Adieu donc, mon digne et excellent ami. J’aime mieux vous dire : à revoir à Rome, que je quitte d’ici à cinq mois, le 28 décembre 1840. Vous voyez qu’il y a encore le temps de nous voir ; c’est le plus cher de nos vœux, à moi et à ma bonne femme à laquelle vous ferez un sensible plaisir, et qui vous présente toutes ses amitiés.

Et moi, mon bien cher, je vous embrasse de tout mon cœur avec l’expression de ma constante et vive amitié.
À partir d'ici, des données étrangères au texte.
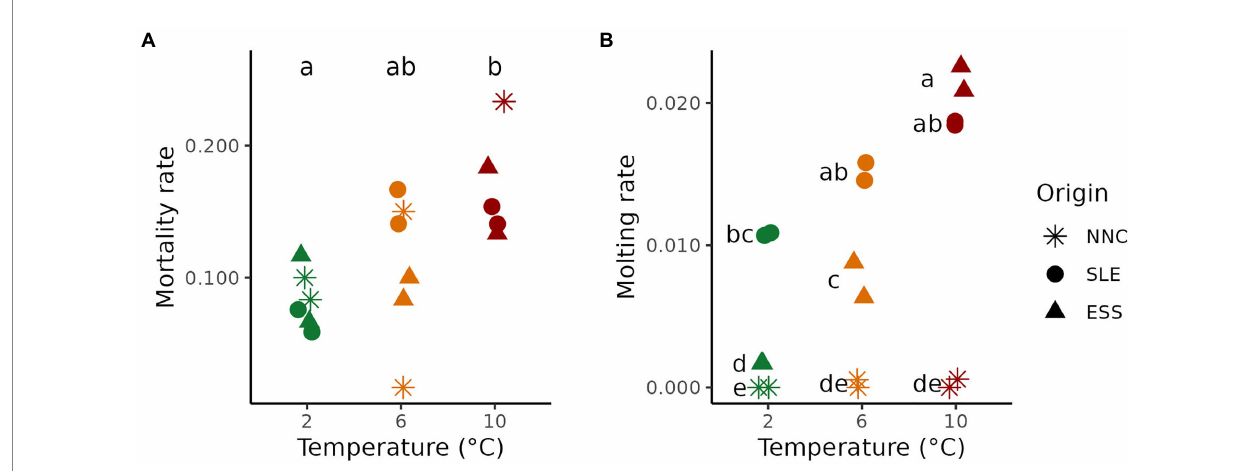
FIGURE 2 Pandalus borealis mortality and molting rates as function of Temperature and Origin. (A) Mortality rate at each treatment temperature (green, orange and red for 2, 6 and 10 ° C, respectively) for shrimp from different origins (shape). (B) Molting rate at each treatment temperature for shrimp from different origins. The results of Tukey HSD post hoc test are displayed as letters, with different letters representing a significant difference between means ( p < 0.05). ESS = Eastern Scotian Shelf, SLE = St. Lawrence Estuary, NNC = Northeast Newfoundland Coast. Both replicate tanks for each treatment are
Votre sincère ami,

J. Ingres.

(Fonds Paul Bonnefon).

  1. La Stratonice, aujourd’hui au Musée de Chantilly.
  2. Le graveur C.-S. Pradier, frère du statuaire J.-J. Pradier.
  3. Léonor Mérimée, le père de Prosper.
  4. Après Ingres, un mot de sa femme peindra bien le caractère d’Hippolyte Flandrin. Il fut dit par Mme Ingres à l’élégant Amaury Duval et rapporté par lui dans son Atelier d’Ingres.

    — Oh ! vous…, vous êtes un lion ! Voyez Flandrin : il sort dans la rue en casquette…

    — Si, pour avoir le talent de Flandrin, lui répondis-je, il ne fallait que cela, je sortirais aussi en casquette, et même nu-tête. Malheureusement, je crois que le costume n’y fait pas grand’chose.

  5. Xavier Sigalon, chargé en 1833 de la copie du Jugement dernier de Michel-Ange.
  6. Si l’on en croit une prochaine lettre d’Ingres à Gatteaux (5 septembre 1837), le tableau tracé ici est trop « anodin » et la situation fut encore plus grave.
  7. Qu’aurait donc pensé M. Ingres de l’installation du beau Mercure de Jean de Bologne, au milieu de la terrasse intérieure de la villa Medicis. Cette heureuse initiative ne date évidemment pas de son Direclorat.